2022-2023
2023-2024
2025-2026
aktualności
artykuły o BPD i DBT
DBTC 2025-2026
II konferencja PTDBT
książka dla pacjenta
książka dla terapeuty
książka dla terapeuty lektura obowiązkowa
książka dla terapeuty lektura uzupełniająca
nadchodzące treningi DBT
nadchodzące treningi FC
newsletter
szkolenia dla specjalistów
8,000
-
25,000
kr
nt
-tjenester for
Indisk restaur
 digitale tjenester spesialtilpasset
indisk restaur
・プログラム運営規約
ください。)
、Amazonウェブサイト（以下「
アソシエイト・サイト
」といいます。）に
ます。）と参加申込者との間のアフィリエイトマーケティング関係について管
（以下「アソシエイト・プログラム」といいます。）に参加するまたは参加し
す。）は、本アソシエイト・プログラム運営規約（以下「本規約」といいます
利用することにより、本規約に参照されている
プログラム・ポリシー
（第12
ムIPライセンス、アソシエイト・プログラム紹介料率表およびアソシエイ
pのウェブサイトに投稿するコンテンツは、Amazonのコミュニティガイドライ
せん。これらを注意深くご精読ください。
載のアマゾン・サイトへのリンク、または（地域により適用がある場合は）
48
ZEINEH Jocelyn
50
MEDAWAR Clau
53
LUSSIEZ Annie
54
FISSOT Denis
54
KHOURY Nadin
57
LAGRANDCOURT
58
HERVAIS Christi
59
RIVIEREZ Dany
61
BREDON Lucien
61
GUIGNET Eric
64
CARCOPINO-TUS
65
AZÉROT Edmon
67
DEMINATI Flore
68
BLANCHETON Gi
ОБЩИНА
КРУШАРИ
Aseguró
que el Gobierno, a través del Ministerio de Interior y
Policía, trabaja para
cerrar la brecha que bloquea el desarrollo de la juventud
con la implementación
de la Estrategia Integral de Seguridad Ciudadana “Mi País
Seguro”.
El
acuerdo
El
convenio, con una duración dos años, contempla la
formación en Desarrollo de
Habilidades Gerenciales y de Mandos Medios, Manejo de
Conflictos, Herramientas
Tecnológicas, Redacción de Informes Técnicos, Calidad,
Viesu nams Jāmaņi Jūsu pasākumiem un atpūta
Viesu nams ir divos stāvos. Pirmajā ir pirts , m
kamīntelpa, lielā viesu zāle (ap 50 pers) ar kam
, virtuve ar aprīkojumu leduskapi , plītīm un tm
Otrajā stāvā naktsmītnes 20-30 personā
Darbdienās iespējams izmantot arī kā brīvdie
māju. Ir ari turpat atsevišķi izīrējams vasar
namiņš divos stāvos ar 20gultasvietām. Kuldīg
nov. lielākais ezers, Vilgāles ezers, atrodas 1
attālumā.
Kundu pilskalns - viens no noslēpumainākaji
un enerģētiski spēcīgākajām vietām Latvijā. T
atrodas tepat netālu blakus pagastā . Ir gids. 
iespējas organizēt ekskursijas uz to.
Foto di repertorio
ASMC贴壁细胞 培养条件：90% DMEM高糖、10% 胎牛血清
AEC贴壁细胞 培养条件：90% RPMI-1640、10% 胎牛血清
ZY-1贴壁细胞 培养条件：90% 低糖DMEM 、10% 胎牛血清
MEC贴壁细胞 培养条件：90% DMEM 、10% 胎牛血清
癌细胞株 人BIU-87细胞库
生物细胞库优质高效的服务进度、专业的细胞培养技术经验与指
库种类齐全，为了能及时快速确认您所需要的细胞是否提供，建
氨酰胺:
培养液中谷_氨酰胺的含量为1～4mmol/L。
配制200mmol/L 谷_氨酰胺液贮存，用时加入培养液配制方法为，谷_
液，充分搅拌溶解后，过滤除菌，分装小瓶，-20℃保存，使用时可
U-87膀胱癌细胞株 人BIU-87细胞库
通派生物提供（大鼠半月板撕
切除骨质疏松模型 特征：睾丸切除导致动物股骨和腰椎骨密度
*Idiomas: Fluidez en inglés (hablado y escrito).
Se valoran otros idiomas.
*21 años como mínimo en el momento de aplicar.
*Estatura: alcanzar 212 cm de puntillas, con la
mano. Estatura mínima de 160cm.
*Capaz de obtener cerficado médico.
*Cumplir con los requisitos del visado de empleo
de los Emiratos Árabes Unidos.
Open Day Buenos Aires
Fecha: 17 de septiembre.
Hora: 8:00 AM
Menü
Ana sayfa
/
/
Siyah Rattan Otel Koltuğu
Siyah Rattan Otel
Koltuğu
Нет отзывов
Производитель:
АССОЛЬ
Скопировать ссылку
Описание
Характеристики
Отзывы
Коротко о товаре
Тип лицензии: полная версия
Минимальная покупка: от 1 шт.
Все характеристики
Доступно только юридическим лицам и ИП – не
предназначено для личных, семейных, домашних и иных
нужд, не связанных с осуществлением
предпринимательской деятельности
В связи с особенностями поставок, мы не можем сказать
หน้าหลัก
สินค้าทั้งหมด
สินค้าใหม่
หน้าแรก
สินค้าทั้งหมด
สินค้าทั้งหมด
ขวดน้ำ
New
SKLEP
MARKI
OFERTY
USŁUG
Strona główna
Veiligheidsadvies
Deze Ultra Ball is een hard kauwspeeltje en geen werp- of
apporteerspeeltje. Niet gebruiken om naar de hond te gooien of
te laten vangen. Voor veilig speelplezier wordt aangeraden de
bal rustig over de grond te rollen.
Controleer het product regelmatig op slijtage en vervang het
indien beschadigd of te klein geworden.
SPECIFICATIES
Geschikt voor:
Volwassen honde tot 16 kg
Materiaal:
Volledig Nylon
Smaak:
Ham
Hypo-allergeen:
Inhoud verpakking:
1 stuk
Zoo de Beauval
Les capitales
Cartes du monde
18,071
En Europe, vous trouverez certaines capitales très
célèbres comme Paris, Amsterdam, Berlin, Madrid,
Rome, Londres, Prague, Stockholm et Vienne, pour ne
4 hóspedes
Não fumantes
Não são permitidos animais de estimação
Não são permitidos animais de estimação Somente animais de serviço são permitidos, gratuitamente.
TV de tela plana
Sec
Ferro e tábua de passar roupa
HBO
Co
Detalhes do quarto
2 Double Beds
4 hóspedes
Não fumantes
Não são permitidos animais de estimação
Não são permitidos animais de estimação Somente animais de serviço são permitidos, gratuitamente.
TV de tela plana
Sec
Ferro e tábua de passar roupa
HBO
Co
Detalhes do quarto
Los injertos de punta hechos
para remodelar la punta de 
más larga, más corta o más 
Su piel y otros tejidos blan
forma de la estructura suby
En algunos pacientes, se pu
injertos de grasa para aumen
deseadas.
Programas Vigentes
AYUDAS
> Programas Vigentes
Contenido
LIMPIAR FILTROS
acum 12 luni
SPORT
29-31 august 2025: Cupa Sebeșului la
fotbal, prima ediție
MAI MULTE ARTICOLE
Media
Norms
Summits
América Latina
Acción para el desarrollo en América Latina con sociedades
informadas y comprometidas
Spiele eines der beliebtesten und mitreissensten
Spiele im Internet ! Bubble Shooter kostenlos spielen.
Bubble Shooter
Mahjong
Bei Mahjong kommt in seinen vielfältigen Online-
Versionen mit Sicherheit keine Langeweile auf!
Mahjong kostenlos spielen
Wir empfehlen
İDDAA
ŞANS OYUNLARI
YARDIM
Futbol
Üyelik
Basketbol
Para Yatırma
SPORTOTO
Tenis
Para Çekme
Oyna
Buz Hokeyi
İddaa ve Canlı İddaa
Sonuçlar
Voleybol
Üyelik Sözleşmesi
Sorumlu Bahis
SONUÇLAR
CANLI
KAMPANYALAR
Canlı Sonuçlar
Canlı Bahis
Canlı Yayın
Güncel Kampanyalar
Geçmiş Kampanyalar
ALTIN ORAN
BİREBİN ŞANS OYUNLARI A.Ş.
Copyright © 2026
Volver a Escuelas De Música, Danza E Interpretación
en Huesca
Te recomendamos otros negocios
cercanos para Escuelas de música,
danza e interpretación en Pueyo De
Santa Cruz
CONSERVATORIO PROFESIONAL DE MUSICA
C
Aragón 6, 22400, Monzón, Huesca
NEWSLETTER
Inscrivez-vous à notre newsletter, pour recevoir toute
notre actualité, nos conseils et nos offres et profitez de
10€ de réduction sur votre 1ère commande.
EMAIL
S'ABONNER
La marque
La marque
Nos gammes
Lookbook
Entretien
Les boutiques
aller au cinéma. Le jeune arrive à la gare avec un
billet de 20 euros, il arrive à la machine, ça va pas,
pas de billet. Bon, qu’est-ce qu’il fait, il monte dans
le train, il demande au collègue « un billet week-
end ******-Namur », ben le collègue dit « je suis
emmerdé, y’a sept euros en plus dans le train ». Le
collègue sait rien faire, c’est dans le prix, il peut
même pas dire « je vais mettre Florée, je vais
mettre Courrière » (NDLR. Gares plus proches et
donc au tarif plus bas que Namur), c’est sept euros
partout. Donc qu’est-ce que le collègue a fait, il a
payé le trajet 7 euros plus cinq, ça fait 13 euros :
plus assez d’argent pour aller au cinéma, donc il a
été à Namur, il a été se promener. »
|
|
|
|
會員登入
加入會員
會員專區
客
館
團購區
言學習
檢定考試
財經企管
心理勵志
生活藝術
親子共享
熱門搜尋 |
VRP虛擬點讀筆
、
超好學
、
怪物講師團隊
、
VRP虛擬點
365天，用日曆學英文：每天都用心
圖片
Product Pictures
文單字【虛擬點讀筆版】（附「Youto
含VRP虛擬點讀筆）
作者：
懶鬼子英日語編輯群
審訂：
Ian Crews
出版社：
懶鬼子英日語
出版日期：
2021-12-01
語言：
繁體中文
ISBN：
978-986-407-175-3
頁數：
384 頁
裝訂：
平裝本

--------

INSTRUCTIONS TO FOLLOW: Beginning at the top of the records above, transcribe each line exactly up to and including the line that holds "ムIPライセンス、アソシエイト・プログラム紹介料率表およびアソシエイ".

RESULT FOR THIS TASK:
2022-2023
2023-2024
2025-2026
aktualności
artykuły o BPD i DBT
DBTC 2025-2026
II konferencja PTDBT
książka dla pacjenta
książka dla terapeuty
książka dla terapeuty lektura obowiązkowa
książka dla terapeuty lektura uzupełniająca
nadchodzące treningi DBT
nadchodzące treningi FC
newsletter
szkolenia dla specjalistów
8,000
-
25,000
kr
nt
-tjenester for
Indisk restaur
 digitale tjenester spesialtilpasset
indisk restaur
・プログラム運営規約
ください。)
、Amazonウェブサイト（以下「
アソシエイト・サイト
」といいます。）に
ます。）と参加申込者との間のアフィリエイトマーケティング関係について管
（以下「アソシエイト・プログラム」といいます。）に参加するまたは参加し
す。）は、本アソシエイト・プログラム運営規約（以下「本規約」といいます
利用することにより、本規約に参照されている
プログラム・ポリシー
（第12
ムIPライセンス、アソシエイト・プログラム紹介料率表およびアソシエイ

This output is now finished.